Saturday, November 30, 2013

Call Me Nuts, but I'm Blogging Again

     I'm writing in my blog again, because the story of my woes with the government go on.
     Yes, to those who have hankered after the pleadings in this US Gov't v. Dr. Colasante case--all of the pleadings being part of the public record, if one knows how to access the court's records--I will publish them on this blog shortly.  I'm not tech-savvy, so I have to figure out how to get them onto the blog.  I have not been trying to hide them, or hide out from the world.
     The pleadings include a qui tam set of allegations enumerated by Pat McCullough, the woman who bought my Hawthorne clinic in March 2009, and dissolved it about one year later, declaring bankruptcy, having cashed in on all its assets and having left a new set of creditors in the lurch.  The pleadings also include the government's allegations, called a "Complaint," and loosely related to Ms. McCullough's allegations.  The government's prosecutors decided to fashion their own set of allegations, which replace the qui tam case.

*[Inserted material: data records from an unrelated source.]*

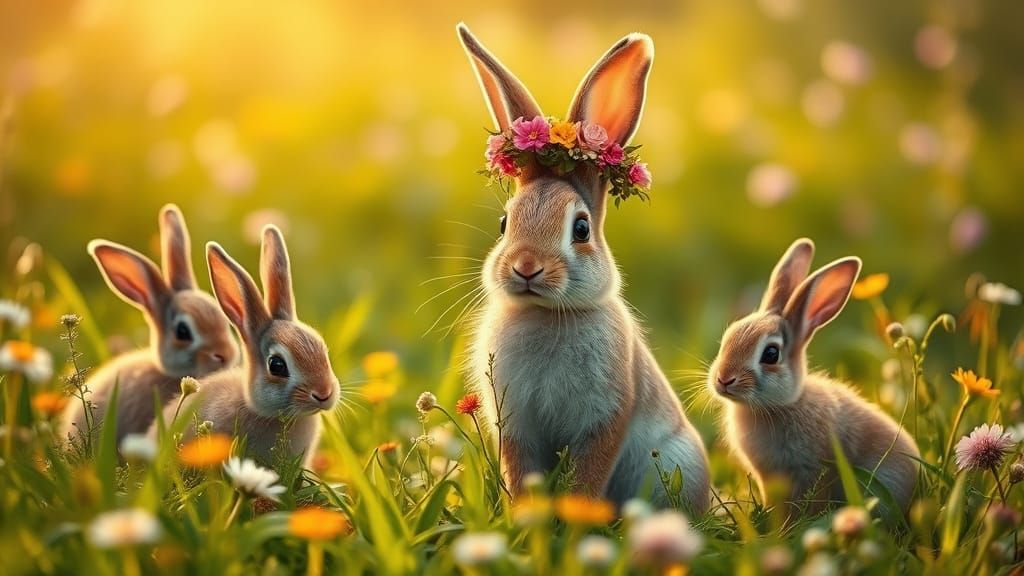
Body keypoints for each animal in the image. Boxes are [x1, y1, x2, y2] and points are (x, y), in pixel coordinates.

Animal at [457, 23, 710, 513]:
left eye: (580, 229)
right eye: (504, 224)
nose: (527, 267)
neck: (546, 314)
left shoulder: (605, 418)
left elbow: (589, 473)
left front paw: (577, 516)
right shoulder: (516, 425)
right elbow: (521, 470)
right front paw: (525, 516)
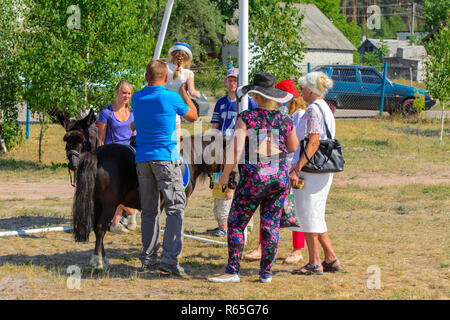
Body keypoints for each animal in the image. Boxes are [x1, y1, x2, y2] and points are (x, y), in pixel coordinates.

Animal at [57, 109, 236, 268]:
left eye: (80, 140)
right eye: (67, 140)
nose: (234, 179)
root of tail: (97, 155)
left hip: (97, 203)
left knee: (96, 227)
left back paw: (104, 258)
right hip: (108, 205)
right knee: (100, 228)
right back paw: (98, 261)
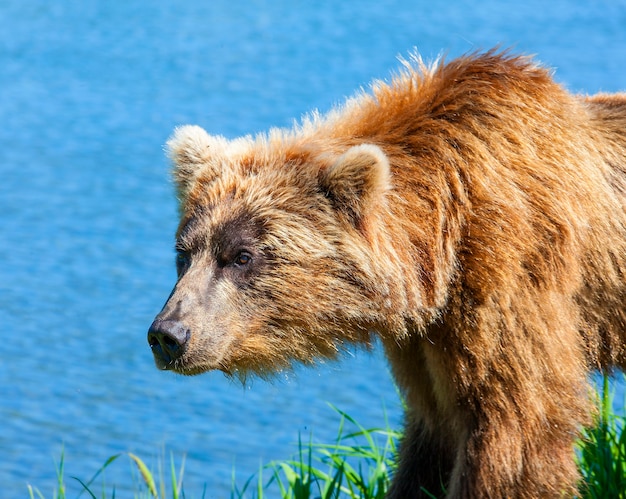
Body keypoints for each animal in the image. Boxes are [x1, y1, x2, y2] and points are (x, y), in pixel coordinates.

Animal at [149, 51, 624, 499]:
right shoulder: (427, 337)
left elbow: (518, 430)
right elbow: (432, 435)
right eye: (183, 253)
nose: (168, 334)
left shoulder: (511, 277)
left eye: (241, 256)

     It's a good thing, because the qui tam is a histrionic fabrication, a long list of silly claims, such as the following:  "Dr. Colasante instructed every nurse to put a Q-tip in every patient's ear so that she could bill for foreign body removal."  Please, find me the written protocol or memo that instructs nurses to do this, or find me the nurses who will affirm such absurd methodology, or find me the patients who say now, or will say in a court of law, Yes, this happened to me.  It's hard to know where to begin, in my self-defense, when I'm faced with statements like this.

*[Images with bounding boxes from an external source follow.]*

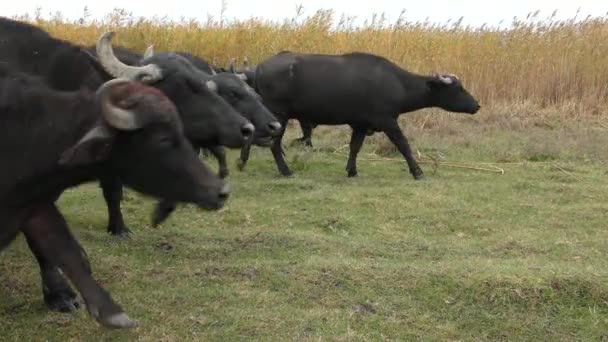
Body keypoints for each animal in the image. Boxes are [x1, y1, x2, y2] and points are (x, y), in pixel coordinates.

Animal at [238, 51, 480, 179]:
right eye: (458, 88)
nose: (476, 105)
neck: (397, 83)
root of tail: (259, 69)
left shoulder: (361, 125)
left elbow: (355, 146)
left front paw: (351, 170)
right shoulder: (388, 121)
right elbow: (403, 144)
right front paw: (417, 171)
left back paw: (242, 162)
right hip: (279, 114)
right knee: (274, 143)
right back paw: (285, 170)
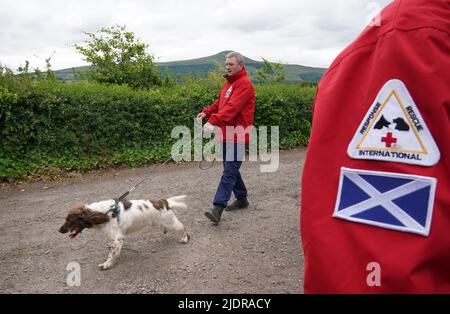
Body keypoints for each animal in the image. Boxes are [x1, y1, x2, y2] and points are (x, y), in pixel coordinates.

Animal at [58, 195, 190, 268]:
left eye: (69, 220)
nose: (59, 230)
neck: (105, 213)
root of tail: (163, 201)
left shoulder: (118, 238)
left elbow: (112, 254)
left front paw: (107, 264)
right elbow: (113, 250)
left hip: (170, 222)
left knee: (183, 228)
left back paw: (184, 238)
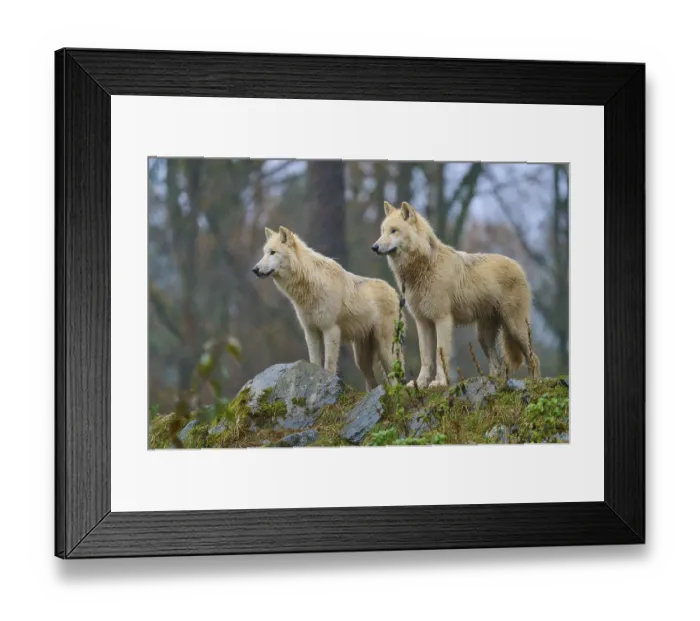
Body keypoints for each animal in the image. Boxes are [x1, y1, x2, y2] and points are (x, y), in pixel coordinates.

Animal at [253, 226, 401, 390]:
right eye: (264, 253)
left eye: (273, 252)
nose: (255, 269)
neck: (309, 287)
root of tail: (394, 291)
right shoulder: (311, 331)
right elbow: (315, 362)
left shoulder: (330, 330)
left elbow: (329, 366)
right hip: (362, 360)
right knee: (372, 382)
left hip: (385, 350)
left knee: (396, 379)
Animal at [372, 201, 540, 387]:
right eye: (382, 231)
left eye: (394, 230)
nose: (374, 247)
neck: (422, 267)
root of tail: (518, 266)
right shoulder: (423, 322)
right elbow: (426, 357)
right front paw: (420, 384)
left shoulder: (442, 319)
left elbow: (441, 354)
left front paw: (440, 382)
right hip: (483, 336)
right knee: (499, 366)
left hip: (516, 328)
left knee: (533, 358)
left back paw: (535, 383)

     No, Pat McCullough, your first allegation has no truth.  Foreign-body removal and earwax irrigation are two separate services that a good family doctor's office provides, when necessary.  That's the grain of truth in this weird allegation, the small fact that affords a possibility of truth--or does it?  One would  think the government's experts could look at an accusation like this, examine the clinic records, and dismiss it.  That's not how they work.
     A recent lawyer-recruit told me that government prosecutors start work on a case by fostering a fundamentalist certainty about a person's guilt.  "In their eyes, you are the worst kind of criminal, a menace to society, and you're guilty of everything listed, and more."  Following upon that, he said, they go about looking for any shred of evidence to support their belief.   "They want to wipe you off the map."
     "Why?" I asked.
     "That's their game."
      Silence.
     "And let me tell you," he went on.  "They play dirty.  "Really dirty."
     I thought of my brothers cheating at marbles.  I thought of neighborhood kids pulling trump cards out of their sleeves during poker games, and taking all my nickels.  I remembered the time my sister and I took cat food to an orphanage of starving kittens whom we hoped to rehabilitate, and came home on our bicycles to a blistering beating because we were late for dinner.  My father didn't want to hear our story.  He didn't care.        
     Many months ago I took a break from my blog because my lawyers were getting anxious about it.  I wanted to protect myself.
     But what does it mean to "protect oneself" when facing off with government agents--powerful public servants who are by nature or training absolutely certain, and driven by hound-like determination to destroy their targets?
     My opponents live in that stark land of certainty, where they are right, and only they are right.  It's the abode of fundamentalists everywhere, and it must be such a pleasant, sunny place.
     All I can do, from my spot in the shadows, with my doctorly talent for doubting and questioning, for inspecting, thinking, testing and supposing, is release this S.O.S.
    "I beg your pardon, Mr. Prosecutors, but you're wrong.  You're wrong, wrong, wrong."
     It's like sending a mayfly into a roomful of buzzards.